若是悬剑山的弟子,想要拜入同在楚国的洞渊宗、射阳宗,那叫叛宗,属于大罪过,起码要废去修为,退出原本的宗门才行。
但是若悬剑山的弟子,有机会拜入中域的某个大宗门,那情况就完全不同了。
恐怕悬剑山不仅不会阻拦,反而还会倾力相助。
与那般庞然大物搭上线的机会在前,这世上没有人会蠢到去阻拦的。
谢蝉怔怔地看著手中的玉符,又抬头看著那道身影,一时有些恍惚。
连对方什么时候离去的,都不知道。
她紧紧攥著那枚玉简,好像握住了通往另一个世界的钥匙,心中翻江倒海,恍如梦中。
「谢蝉师姐!你没事吧?」
「师姐,宋前辈跟你说了什么?」
「小蝉儿,你可千万别灰心,已经很厉害了!」
直到悬剑山的长老和同门弟子们纷纷围拢上来,或关切询问,或出言安慰鼓励,谢蝉才回过神来。
她将玉简贴身收好:「我,我没事。」
「区区一次失败而已,我哪里有那么容易就消沉……」
「再说了,我跟小鞠可是很要好的。
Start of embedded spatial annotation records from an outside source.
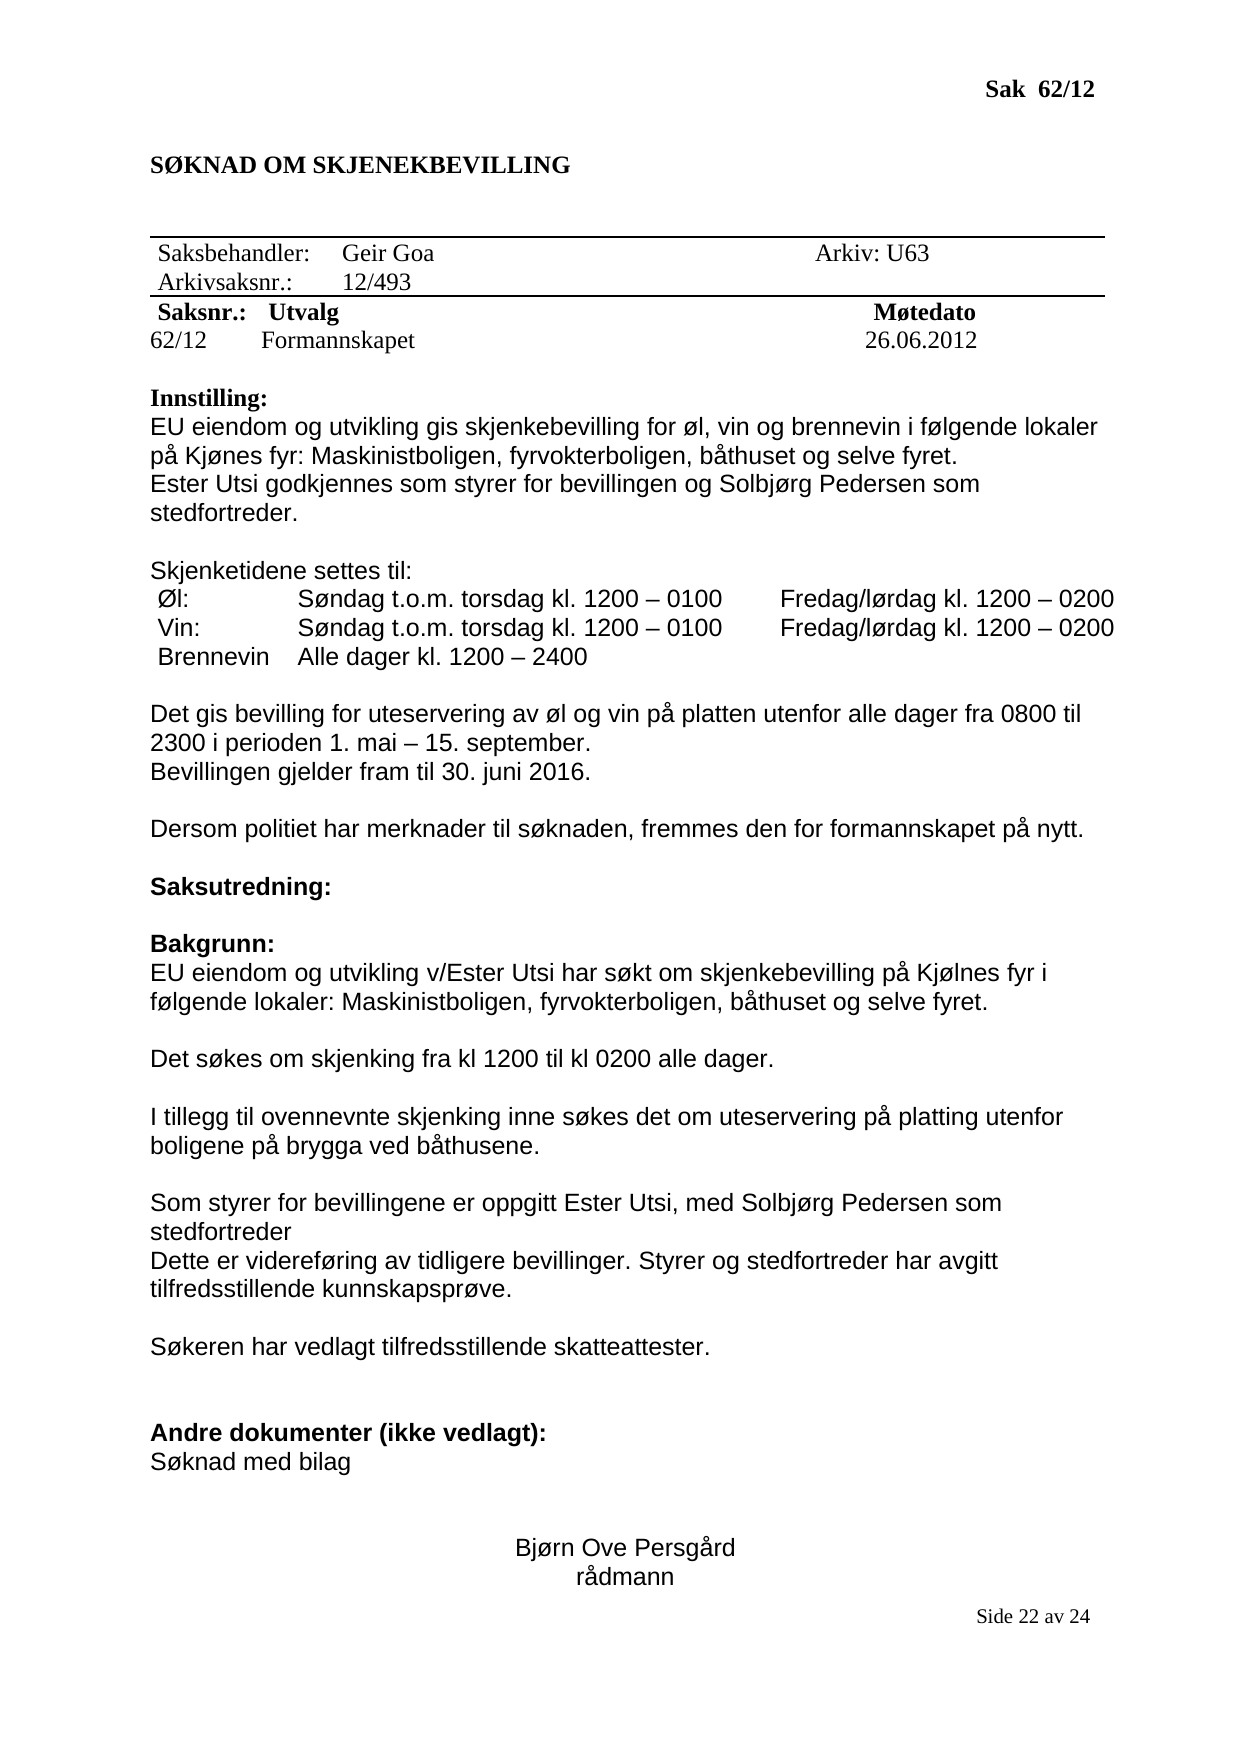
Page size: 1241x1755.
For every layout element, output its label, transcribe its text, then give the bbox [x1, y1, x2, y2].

text Andre dokumenter (ikke vedlagt): [150, 1418, 1100, 1447]
text SØKNAD OM SKJENEKBEVILLING [150, 150, 1100, 179]
table_cell Arkivsaksnr.: [150, 267, 334, 295]
table_cell Saksnr.: [150, 297, 261, 326]
text Søknad med bilag [150, 1447, 1100, 1476]
text Bakgrunn: [150, 929, 1100, 958]
text Bjørn Ove Persgård [150, 1533, 1100, 1562]
table_cell 12/493 [335, 267, 576, 295]
table_header Geir Goa [335, 238, 807, 267]
table_header Fredag/lørdag kl. 1200 – 0200 [773, 584, 1166, 613]
table_cell [773, 642, 1166, 671]
text 62/12 Formannskapet 26.06.2012 [150, 326, 1100, 354]
table_cell Møtedato [866, 295, 1115, 326]
text Som styrer for bevillingene er oppgitt Ester Utsi, med Solbjørg Pedersen som stedfortreder [150, 1188, 1100, 1246]
text Skjenketidene settes til: [150, 556, 1100, 584]
table_header Saksbehandler: [150, 238, 334, 267]
text Ester Utsi godkjennes som styrer for bevillingen og Solbjørg Pedersen som stedfortreder. [150, 469, 1100, 527]
text Dette er videreføring av tidligere bevillinger. Styrer og stedfortreder har avgitt tilfredsstillende kunnskapsprøve. [150, 1246, 1100, 1303]
text Det gis bevilling for uteservering av øl og vin på platten utenfor alle dager fra 0800 til 2300 i perioden 1. mai – 15. september. [150, 699, 1100, 757]
table_header Arkiv: U63 [808, 238, 1104, 267]
text Bevillingen gjelder fram til 30. juni 2016. [150, 757, 1100, 786]
text Saksutredning: [150, 872, 1100, 901]
text rådmann [150, 1562, 1100, 1591]
table_cell [808, 267, 1104, 295]
table_header [1105, 236, 1115, 267]
table_header Øl: [150, 584, 290, 613]
table_cell Brennevin [150, 642, 290, 671]
table_cell Alle dager kl. 1200 – 2400 [290, 642, 772, 671]
table_cell Søndag t.o.m. torsdag kl. 1200 – 0100 [290, 613, 772, 642]
table_cell Fredag/lørdag kl. 1200 – 0200 [773, 613, 1166, 642]
table_cell Vin: [150, 613, 290, 642]
table_cell [1105, 267, 1115, 295]
text Søkeren har vedlagt tilfredsstillende skatteattester. [150, 1332, 1100, 1361]
text Dersom politiet har merknader til søknaden, fremmes den for formannskapet på nytt. [150, 814, 1100, 843]
text EU eiendom og utvikling gis skjenkebevilling for øl, vin og brennevin i følgende lokaler på Kjønes fyr: Maskinistboligen, fyrvokterboligen, båthuset og selve fyret. [150, 412, 1100, 469]
table_cell [576, 267, 807, 295]
table_header Søndag t.o.m. torsdag kl. 1200 – 0100 [290, 584, 772, 613]
text EU eiendom og utvikling v/Ester Utsi har søkt om skjenkebevilling på Kjølnes fyr i følgende lokaler: Maskinistboligen, fyrvokterboligen, båthuset og selve fyret. [150, 958, 1100, 1016]
text I tillegg til ovennevnte skjenking inne søkes det om uteservering på platting utenfor boligene på brygga ved båthusene. [150, 1102, 1100, 1159]
text Innstilling: [150, 383, 1100, 412]
text Det søkes om skjenking fra kl 1200 til kl 0200 alle dager. [150, 1044, 1100, 1073]
table_cell Utvalg [261, 297, 866, 326]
」
「你看,我就说嘛……」
「说什么说,就你刚刚担心的最起劲!」
随著九脉魁首之名尘埃落定,一波三折的璃川盛会,也终于落下了帷幕。
楚国修仙界的格局天翻地覆。
新世的浪潮,已经开始涌动。
……
说是璃川结束之后立刻就动身,但实际上,宋宴还是逗留了几日。
除了与那些老友叙了叙旧之外,还亲自跑了一趟射阳宗。
与射阳宗的宗主和几位长老,说明了要将盛韵带往中域的事。
此番宋宴斩杀吕柯泰,将玄元宗扳倒,除了洞渊之外,恐怕就属射阳宗获益最多。
他们本来就看不过玄元宗的行事,再加之因为与洞渊交好,没少受其打压。
如今可以说是数千年来最好的局面了。
射阳宗的傅潇是秦惜君的好友,宋宴从前见过多次,从雨真如今也已经是筑基后期的境界,听闻已经在著手准备结丹。
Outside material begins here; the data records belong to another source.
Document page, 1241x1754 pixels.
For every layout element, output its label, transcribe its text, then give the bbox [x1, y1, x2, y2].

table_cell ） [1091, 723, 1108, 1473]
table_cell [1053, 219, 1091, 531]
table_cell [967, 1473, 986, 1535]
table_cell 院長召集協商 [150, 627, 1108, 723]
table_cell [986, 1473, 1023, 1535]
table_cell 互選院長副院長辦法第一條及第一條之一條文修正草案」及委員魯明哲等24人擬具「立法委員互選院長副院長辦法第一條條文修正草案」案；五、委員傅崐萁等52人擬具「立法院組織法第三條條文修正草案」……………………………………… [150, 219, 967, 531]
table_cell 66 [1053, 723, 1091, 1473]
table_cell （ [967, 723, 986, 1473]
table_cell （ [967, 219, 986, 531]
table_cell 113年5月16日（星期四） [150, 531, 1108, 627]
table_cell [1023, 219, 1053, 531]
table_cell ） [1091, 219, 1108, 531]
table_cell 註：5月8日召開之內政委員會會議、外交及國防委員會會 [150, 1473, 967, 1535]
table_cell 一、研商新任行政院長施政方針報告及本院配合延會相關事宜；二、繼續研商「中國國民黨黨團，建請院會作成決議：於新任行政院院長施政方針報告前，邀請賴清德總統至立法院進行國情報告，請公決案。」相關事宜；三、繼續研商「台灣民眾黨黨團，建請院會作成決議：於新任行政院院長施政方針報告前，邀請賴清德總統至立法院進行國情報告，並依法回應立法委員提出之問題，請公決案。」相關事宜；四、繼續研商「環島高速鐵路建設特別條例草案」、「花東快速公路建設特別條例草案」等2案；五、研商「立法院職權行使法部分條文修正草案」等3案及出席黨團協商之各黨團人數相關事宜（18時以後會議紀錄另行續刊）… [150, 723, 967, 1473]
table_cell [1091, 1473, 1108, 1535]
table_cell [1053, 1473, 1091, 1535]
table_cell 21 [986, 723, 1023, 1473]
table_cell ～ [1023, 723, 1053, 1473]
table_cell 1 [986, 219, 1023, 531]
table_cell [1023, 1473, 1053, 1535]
对于要将盛韵带去中域君山之事,无论是宗主还是几位长老,都是满口答应。
宋宴是盛韵义兄的事,他们都知晓,安危这方面应该是无须忧心的。
忽然有这么个机会,能够与中域第一大宗扯上关系,众人皆是求之不得。
洞渊宗,长老院。
几位已经退居的长老,正在一处闲花院落,围坐弈棋。
「老张,你这一手,是何意味啊?」
「哎呀别说别说,观棋不语真君子,我自己会下。」
说罢,张广元看著棋盘陷入了长考。
「嘶……这一步……」
周围几个观棋长老窃笑,这老张头下了一步臭棋,原本大好优势,恐怕要葬送了。
「张长老,张长老!」
忽然有弟子通禀,叫张广元从纠结之中回过神来:「什么事?」
「宋宴,宋真人求见。」
「啊?」张广元一惊:「还求什么见,快让他来。」
周遭的长老也有些意外。
很快,宋宴的身形就出现在了院落门口:「张长老,诸位长老,别来无恙。」
「快来快来。」
「一晃四十多年过去,如今该称你宋真人,宋前辈了。」
「哎可千万别,您这就折煞我了。」
宋宴在张广元的身边坐下,几人闲谈起来。
当初自己还在洞渊宗的时候,张广元还是外事长老,各方各面都很照顾自己,宋宴可一直都记在心里。
如今张广元基本上已经退居,身上也就有个处理门中弟子身份变动的差事,而且还有后辈帮他处理,清闲得很。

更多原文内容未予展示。